[Data extract]
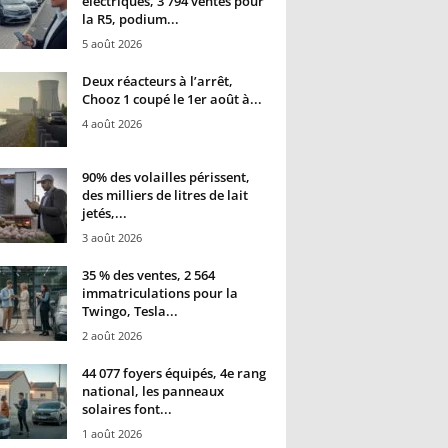
électriques, 3 794 ventes pour
la R5, podium...
5 août 2026
Deux réacteurs à l’arrêt,
Chooz 1 coupé le 1er août à...
4 août 2026
90% des volailles périssent,
des milliers de litres de lait
jetés,...
3 août 2026
35 % des ventes, 2 564
immatriculations pour la
Twingo, Tesla...
2 août 2026
44 077 foyers équipés, 4e rang
national, les panneaux
solaires font...
1 août 2026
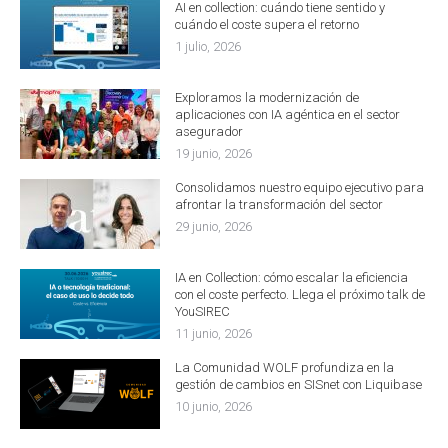
AI en collection: cuándo tiene sentido y
cuándo el coste supera el retorno
1 julio, 2026
Exploramos la modernización de
aplicaciones con IA agéntica en el sector
asegurador
19 junio, 2026
Consolidamos nuestro equipo ejecutivo para
afrontar la transformación del sector
29 junio, 2026
IA en Collection: cómo escalar la eficiencia
con el coste perfecto. Llega el próximo talk de
YouSIREC
11 junio, 2026
La Comunidad WOLF profundiza en la
gestión de cambios en SISnet con Liquibase
10 junio, 2026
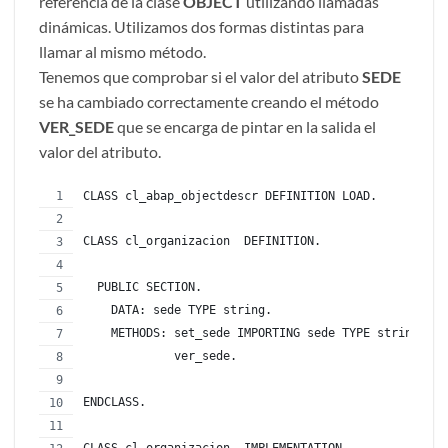
referencia de la clase
OBJECT
utilizando llamadas
dinámicas. Utilizamos dos formas distintas para
llamar al mismo método.
Tenemos que comprobar si el valor del atributo
SEDE
se ha cambiado correctamente creando el método
VER_SEDE
que se encarga de pintar en la salida el
valor del atributo.
CLASS cl_abap_objectdescr DEFINITION LOAD.
CLASS cl_organizacion  DEFINITION.
  PUBLIC SECTION.
    DATA: sede TYPE string.
    METHODS: set_sede IMPORTING sede TYPE string,
             ver_sede.
ENDCLASS.
CLASS cl_organizacion  IMPLEMENTATION.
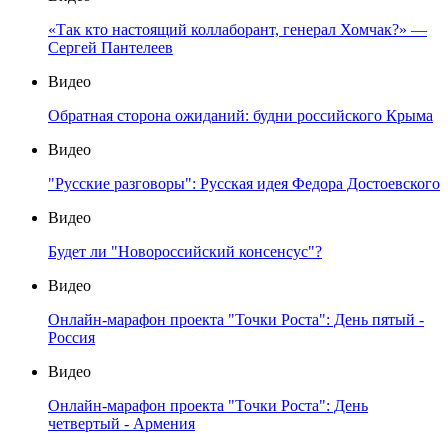
«Так кто настоящий коллаборант, генерал Хомчак?» —
Сергей Пантелеев
Видео
Обратная сторона ожиданий: будни российского Крыма
Видео
"Русские разговоры": Русская идея Федора Достоевского
Видео
Будет ли "Новороссийский консенсус"?
Видео
Онлайн-марафон проекта "Точки Роста": День пятый -
Россия
Видео
Онлайн-марафон проекта "Точки Роста": День
четвертый - Армения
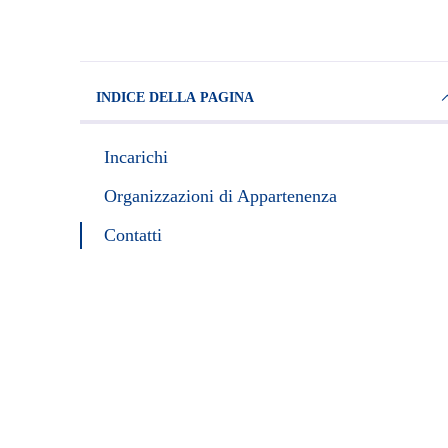
INDICE DELLA PAGINA
Incarichi
Organizzazioni di Appartenenza
Contatti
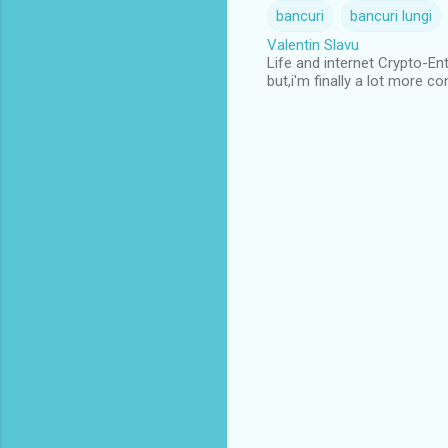
bancuri
bancuri lungi
Valentin Slavu
Life and internet Crypto-E
but,i'm finally a lot more co
C
o
m
e
n
t
a
r
i
i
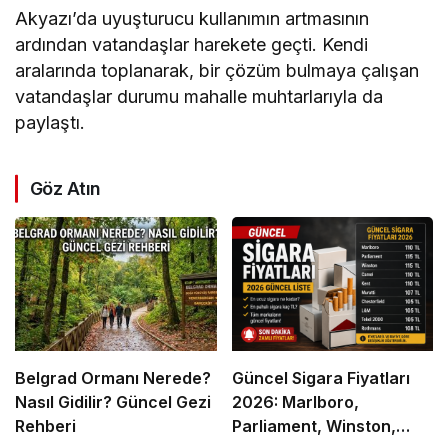
Akyazı’da uyuşturucu kullanımın artmasının
ardından vatandaşlar harekete geçti. Kendi
aralarında toplanarak, bir çözüm bulmaya çalışan
vatandaşlar durumu mahalle muhtarlarıyla da
paylaştı.
Göz Atın
Belgrad Ormanı Nerede?
Güncel Sigara Fiyatları
Nasıl Gidilir? Güncel Gezi
2026: Marlboro,
Rehberi
Parliament, Winston,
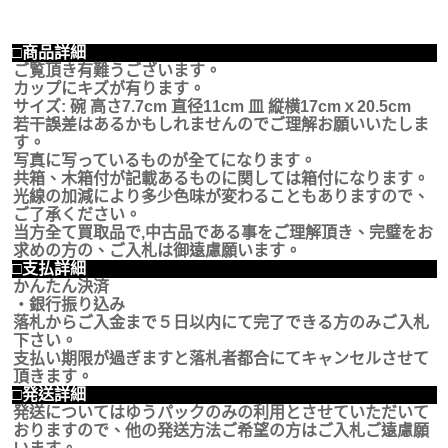
□商品詳細
ご覧頂き有難うございます。
カップにキズが有ります。
サイズ: 碗 高さ7.7cm 直径11cm 皿 縦横17cmｘ20.5cm
若干誤差はあるかもしれませんのでご理解お願いいたしま
す。
写真に写っているものが全てになります。
共箱、木箱付が記載あるものに関しては箱付になります。
光線の加減により多少色味が変わることもありますので、
ご了承ください。
当方全て買取品で,中古品である事をご理解頂き、完璧をお
求めの方の、ご入札は御遠慮願います。
□支払詳細
かんたん決済
・銀行振り込み
落札からご入金まで５日以内にて完了できる方のみご入札
下さい。
支払い期限が過ぎますと落札者都合にてキャンセルさせて
頂きます。
□発送詳細
発送についてはゆうパックのみの利用とさせていただいて
おりますので、他の発送方法ご希望の方はご入札ご遠慮願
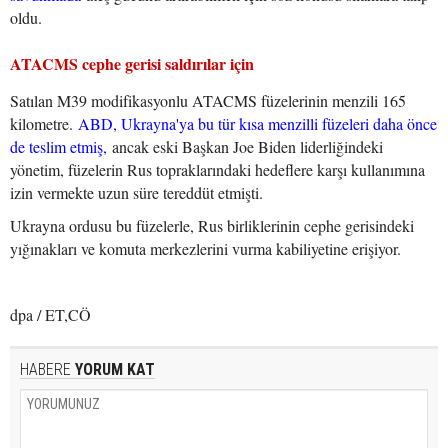
oldu.
ATACMS cephe gerisi saldırılar için
Satılan M39 modifikasyonlu ATACMS füzelerinin menzili 165
kilometre.
ABD, Ukrayna'ya bu tür kısa menzilli füzeleri daha önce
de teslim etmiş,
ancak eski Başkan Joe Biden liderliğindeki
yönetim, füzelerin Rus topraklarındaki hedeflere karşı kullanımına
izin vermekte uzun süre tereddüt etmişti.
Ukrayna ordusu bu füzelerle, Rus birliklerinin cephe gerisindeki
yığınakları ve komuta merkezlerini vurma kabiliyetine erişiyor.
dpa / ET,CÖ
HABERE
YORUM KAT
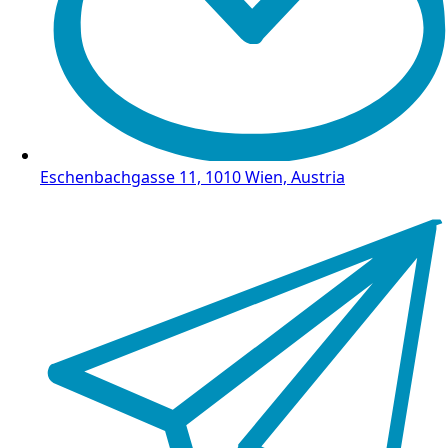
Eschenbachgasse 11, 1010 Wien, Austria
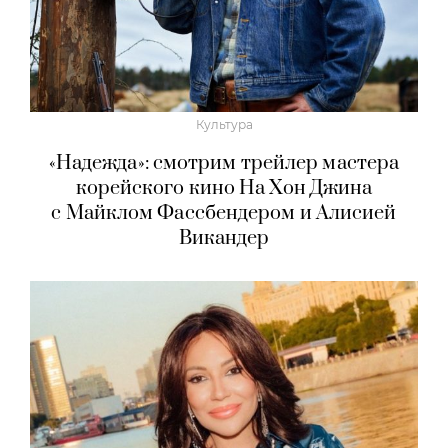
Культура
«Надежда»: смотрим трейлер мастера
корейского кино На Хон Джина
с Майклом Фассбендером и Алисией
Викандер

[Work task]
The result should be an exact copy of only the lines above from the one that holds "Life and internet Crypto-E" through the one that holds "корейского кино На Хон Джина", both ends included, without pictures.

[Exercise solution]
Life and internet Crypto-E
but,i'm finally a lot more co
C
o
m
e
n
t
a
r
i
i
Akyazı’da uyuşturucu kullanımın artmasının
ardından vatandaşlar harekete geçti. Kendi
aralarında toplanarak, bir çözüm bulmaya çalışan
vatandaşlar durumu mahalle muhtarlarıyla da
paylaştı.
Göz Atın
Belgrad Ormanı Nerede?
Güncel Sigara Fiyatları
Nasıl Gidilir? Güncel Gezi
2026: Marlboro,
Rehberi
Parliament, Winston,
□商品詳細
ご覧頂き有難うございます。
カップにキズが有ります。
サイズ: 碗 高さ7.7cm 直径11cm 皿 縦横17cmｘ20.5cm
若干誤差はあるかもしれませんのでご理解お願いいたしま
す。
写真に写っているものが全てになります。
共箱、木箱付が記載あるものに関しては箱付になります。
光線の加減により多少色味が変わることもありますので、
ご了承ください。
当方全て買取品で,中古品である事をご理解頂き、完璧をお
求めの方の、ご入札は御遠慮願います。
□支払詳細
かんたん決済
・銀行振り込み
落札からご入金まで５日以内にて完了できる方のみご入札
下さい。
支払い期限が過ぎますと落札者都合にてキャンセルさせて
頂きます。
□発送詳細
発送についてはゆうパックのみの利用とさせていただいて
おりますので、他の発送方法ご希望の方はご入札ご遠慮願
oldu.
ATACMS cephe gerisi saldırılar için
Satılan M39 modifikasyonlu ATACMS füzelerinin menzili 165
kilometre.
ABD, Ukrayna'ya bu tür kısa menzilli füzeleri daha önce
de teslim etmiş,
ancak eski Başkan Joe Biden liderliğindeki
yönetim, füzelerin Rus topraklarındaki hedeflere karşı kullanımına
izin vermekte uzun süre tereddüt etmişti.
Ukrayna ordusu bu füzelerle, Rus birliklerinin cephe gerisindeki
yığınakları ve komuta merkezlerini vurma kabiliyetine erişiyor.
dpa / ET,CÖ
HABERE
YORUM KAT
Eschenbachgasse 11, 1010 Wien, Austria
Культура
«Надежда»: смотрим трейлер мастера
корейского кино На Хон Джина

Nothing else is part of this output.